• [Extracted text]
## BEGIN

I mean, I think everything in the

field of ancient studies has typically previously been a focus on texts, but

I'm a huge fan of a multidisciplinary approach. So what kind of approaches,

what kind of angles can we use, what kind of evidence can we use to try and see

a picture that isn't just what we read in the text of elite slave owners?


Yeah,

some of the places to look for are, so I would say epitaphs, right, inscriptions

on tombstones are a major place to start to look for people speaking a little

bit in their own words, although there are limits to this too because we know

that sometimes enslavers would be the ones who are commissioning the

inscriptions on an enslaved person's tombstone to say, oh, I'm this person, I

was enslaved to the ex-person and I loved my enslaver, and you're like, okay,

well, that's written by the enslaver to praise themselves, that's not helpful

information to us. Same with papyri, that a lot of people who work with

documentary texts that happened to be preserved in Egypt, we can learn a lot

about what was it like to be an enslaved person in Roman Egypt from contracts

that we have from there, from enslaved persons who were letter carriers of an

invitation to a birthday party that was sent from one enslaver to another

person. We can start to piece together a little bit of this experience from

stuff outside of kind of elite written texts.

## END

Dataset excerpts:
## BEGIN

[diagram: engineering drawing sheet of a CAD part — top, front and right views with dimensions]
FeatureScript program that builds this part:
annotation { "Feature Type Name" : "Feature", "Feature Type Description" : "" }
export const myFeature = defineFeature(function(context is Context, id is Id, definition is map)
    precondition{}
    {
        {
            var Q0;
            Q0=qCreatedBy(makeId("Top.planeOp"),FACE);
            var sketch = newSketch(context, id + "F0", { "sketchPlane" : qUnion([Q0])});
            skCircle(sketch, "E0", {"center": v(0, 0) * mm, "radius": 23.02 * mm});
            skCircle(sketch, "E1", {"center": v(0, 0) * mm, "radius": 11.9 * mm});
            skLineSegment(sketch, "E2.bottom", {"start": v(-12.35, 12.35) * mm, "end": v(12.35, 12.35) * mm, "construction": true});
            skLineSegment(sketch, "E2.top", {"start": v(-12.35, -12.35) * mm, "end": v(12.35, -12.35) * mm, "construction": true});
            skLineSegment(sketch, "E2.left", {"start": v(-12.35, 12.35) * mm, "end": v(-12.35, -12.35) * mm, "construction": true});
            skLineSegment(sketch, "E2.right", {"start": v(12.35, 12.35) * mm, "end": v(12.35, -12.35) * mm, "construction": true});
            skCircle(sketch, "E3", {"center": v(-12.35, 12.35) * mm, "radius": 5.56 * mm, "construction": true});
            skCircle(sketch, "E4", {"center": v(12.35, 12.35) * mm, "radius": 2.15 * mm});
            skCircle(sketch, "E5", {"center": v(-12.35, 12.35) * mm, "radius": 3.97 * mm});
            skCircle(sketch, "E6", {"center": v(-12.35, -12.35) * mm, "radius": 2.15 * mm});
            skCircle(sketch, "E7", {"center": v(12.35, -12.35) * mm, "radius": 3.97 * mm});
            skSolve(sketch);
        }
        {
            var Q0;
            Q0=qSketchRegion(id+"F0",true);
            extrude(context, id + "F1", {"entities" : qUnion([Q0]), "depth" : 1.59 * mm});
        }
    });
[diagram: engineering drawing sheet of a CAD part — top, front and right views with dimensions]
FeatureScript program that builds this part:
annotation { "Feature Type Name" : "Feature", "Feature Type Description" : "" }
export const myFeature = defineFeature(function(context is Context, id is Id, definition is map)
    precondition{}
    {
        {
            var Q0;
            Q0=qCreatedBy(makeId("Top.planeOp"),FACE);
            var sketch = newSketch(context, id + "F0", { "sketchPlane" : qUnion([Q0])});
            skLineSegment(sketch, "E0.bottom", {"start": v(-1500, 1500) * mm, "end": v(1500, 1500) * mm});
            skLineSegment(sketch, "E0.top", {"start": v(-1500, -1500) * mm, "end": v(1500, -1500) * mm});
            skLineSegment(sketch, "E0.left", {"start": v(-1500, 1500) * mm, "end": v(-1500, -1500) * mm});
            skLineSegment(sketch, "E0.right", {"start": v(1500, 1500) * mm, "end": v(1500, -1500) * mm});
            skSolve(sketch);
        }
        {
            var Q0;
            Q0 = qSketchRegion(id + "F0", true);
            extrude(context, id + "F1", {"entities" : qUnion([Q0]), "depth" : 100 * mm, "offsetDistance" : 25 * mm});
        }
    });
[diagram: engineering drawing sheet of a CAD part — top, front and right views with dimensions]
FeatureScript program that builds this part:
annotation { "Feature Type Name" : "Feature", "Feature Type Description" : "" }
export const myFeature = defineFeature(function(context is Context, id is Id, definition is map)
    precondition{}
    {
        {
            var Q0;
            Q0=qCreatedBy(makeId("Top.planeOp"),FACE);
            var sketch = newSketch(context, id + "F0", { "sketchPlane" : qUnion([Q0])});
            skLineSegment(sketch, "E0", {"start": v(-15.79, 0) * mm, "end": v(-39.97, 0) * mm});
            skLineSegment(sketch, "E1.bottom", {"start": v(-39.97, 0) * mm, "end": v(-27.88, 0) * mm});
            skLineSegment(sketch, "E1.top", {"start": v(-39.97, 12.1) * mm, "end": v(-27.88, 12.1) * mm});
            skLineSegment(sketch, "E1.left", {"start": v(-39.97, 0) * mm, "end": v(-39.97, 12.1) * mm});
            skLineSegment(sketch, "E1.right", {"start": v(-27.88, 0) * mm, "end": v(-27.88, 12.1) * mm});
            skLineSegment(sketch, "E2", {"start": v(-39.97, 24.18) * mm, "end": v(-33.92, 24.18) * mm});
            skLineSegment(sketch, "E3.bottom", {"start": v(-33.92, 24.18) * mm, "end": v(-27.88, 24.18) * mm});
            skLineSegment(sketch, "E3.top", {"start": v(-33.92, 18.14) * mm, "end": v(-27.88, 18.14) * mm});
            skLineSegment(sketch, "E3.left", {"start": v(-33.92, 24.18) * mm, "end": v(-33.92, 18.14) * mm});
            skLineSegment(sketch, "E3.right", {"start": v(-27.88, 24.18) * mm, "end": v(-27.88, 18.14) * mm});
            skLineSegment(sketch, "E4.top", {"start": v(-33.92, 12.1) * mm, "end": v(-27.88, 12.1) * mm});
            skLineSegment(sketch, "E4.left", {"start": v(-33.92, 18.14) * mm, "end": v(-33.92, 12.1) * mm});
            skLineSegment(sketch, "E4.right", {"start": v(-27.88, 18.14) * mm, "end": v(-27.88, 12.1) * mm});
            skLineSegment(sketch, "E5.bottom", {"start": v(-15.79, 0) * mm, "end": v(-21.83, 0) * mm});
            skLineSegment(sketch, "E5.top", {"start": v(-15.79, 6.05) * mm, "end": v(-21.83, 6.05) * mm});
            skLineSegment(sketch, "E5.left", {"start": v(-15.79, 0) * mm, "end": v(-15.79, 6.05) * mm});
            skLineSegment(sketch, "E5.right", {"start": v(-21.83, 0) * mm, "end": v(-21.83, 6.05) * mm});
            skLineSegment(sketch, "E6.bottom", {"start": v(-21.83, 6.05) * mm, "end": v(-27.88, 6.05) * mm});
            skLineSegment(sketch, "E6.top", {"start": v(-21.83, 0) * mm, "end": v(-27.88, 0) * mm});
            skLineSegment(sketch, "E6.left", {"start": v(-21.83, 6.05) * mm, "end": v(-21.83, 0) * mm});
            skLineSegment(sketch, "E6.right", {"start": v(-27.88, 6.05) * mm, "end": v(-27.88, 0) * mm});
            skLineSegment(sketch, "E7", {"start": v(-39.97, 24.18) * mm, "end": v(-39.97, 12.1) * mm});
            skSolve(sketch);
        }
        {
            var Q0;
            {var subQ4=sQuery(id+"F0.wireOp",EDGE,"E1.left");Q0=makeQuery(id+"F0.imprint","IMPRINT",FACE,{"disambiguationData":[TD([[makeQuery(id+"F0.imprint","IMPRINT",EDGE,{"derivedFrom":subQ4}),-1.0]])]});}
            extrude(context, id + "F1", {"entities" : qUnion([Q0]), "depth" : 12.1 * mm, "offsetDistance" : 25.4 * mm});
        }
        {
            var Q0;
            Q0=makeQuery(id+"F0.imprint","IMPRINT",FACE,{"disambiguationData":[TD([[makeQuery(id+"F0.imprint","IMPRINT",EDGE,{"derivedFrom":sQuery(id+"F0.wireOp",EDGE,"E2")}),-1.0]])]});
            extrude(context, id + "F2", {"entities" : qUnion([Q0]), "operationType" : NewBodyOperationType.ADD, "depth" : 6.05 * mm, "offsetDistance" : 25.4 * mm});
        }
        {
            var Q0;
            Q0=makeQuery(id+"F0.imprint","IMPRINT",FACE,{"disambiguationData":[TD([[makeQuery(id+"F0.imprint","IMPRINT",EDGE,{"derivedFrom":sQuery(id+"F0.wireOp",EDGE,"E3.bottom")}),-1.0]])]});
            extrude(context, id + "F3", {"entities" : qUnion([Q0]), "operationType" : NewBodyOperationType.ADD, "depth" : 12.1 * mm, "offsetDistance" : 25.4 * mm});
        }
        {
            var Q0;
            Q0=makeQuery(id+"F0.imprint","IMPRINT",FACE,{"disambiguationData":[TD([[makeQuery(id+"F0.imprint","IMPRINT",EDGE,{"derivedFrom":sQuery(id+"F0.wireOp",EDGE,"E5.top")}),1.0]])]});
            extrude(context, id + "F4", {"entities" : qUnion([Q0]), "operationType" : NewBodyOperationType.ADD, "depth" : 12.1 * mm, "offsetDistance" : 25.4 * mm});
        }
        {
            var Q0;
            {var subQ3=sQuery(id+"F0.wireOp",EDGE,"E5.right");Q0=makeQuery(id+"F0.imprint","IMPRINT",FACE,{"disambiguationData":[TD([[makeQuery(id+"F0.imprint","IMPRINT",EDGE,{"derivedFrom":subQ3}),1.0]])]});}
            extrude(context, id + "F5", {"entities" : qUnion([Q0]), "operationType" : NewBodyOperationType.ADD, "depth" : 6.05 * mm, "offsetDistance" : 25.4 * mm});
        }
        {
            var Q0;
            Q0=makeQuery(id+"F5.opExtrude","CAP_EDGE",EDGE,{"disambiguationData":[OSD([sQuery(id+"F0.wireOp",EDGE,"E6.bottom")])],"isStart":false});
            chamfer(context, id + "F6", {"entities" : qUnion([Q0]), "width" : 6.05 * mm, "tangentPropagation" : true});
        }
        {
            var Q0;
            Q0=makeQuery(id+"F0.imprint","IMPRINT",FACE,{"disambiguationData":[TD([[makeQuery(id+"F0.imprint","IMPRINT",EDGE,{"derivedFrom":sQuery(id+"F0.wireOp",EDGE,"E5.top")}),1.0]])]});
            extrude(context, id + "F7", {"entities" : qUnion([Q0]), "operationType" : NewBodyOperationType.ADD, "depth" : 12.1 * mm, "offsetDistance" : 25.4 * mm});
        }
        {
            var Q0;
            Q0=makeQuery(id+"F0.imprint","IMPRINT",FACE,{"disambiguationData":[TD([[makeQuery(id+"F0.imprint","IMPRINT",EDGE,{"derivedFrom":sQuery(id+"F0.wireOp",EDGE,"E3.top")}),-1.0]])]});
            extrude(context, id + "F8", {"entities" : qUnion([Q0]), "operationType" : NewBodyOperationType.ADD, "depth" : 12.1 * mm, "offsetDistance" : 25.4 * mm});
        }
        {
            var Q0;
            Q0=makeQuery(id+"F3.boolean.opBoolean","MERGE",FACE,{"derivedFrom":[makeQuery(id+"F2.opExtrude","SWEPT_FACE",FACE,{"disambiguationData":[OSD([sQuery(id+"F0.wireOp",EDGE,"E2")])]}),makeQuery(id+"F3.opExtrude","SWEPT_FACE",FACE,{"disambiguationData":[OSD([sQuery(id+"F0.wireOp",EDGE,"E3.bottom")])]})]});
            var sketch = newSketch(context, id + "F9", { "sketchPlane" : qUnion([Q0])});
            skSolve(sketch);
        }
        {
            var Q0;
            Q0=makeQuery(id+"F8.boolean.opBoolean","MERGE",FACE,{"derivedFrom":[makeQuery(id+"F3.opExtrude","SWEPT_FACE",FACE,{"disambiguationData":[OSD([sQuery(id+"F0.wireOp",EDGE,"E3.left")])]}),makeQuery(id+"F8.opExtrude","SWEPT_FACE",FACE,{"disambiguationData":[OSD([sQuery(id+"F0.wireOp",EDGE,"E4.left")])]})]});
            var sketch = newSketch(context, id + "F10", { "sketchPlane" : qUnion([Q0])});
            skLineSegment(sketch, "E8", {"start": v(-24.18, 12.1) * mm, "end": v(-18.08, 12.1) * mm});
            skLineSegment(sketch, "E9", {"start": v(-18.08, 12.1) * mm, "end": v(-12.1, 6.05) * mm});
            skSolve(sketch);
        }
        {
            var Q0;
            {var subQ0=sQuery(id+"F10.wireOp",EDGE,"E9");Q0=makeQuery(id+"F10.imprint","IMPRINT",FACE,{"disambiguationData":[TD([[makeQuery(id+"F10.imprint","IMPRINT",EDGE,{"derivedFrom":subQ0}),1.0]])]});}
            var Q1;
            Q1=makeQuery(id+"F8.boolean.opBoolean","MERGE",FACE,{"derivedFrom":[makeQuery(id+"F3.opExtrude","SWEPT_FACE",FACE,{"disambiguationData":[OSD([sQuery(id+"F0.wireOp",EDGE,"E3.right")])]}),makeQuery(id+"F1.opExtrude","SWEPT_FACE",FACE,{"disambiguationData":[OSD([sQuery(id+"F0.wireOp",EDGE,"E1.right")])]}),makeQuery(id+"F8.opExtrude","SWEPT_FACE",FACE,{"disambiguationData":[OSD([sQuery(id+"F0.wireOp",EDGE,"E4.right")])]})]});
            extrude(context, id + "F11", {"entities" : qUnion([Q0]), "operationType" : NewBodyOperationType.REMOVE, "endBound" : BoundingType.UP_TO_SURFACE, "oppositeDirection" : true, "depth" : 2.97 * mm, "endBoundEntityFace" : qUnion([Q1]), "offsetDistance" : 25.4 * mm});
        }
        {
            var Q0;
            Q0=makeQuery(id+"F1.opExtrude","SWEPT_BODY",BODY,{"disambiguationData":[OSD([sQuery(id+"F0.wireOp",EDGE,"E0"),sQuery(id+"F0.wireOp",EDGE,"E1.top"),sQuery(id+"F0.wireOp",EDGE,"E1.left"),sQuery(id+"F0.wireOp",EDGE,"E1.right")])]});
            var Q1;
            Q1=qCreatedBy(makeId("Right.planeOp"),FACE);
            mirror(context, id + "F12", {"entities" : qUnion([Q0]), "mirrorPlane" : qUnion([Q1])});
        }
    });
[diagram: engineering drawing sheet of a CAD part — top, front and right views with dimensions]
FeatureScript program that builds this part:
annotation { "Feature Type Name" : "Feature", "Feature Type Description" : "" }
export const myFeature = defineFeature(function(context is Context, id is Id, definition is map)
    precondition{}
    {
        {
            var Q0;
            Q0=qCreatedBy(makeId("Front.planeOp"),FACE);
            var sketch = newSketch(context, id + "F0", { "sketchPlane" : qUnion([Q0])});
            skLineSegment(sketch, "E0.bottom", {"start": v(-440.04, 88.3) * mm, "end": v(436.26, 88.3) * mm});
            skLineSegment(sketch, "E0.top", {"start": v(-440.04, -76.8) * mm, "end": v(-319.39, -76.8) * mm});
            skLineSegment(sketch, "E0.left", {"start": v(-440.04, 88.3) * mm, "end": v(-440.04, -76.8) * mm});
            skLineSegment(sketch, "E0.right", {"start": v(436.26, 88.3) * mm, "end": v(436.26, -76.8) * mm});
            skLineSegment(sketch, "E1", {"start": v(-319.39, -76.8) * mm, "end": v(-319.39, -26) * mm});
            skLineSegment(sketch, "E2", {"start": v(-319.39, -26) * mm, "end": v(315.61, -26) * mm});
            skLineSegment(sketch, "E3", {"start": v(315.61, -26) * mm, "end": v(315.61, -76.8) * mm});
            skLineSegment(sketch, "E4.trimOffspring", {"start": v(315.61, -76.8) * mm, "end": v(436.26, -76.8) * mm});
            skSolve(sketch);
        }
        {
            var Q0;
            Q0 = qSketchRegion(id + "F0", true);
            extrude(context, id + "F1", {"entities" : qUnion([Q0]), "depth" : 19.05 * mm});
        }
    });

## END

• [Requirement]
In the transcript, the reply that starts with "Yeah," points to written sources beyond elite texts. List each one it mentions, in order. Work only from the transcript, not the rows.

• [Exercise response]
- Epitaphs (inscriptions on tombstones)
- Papyri
- Contracts
- An invitation to a birthday party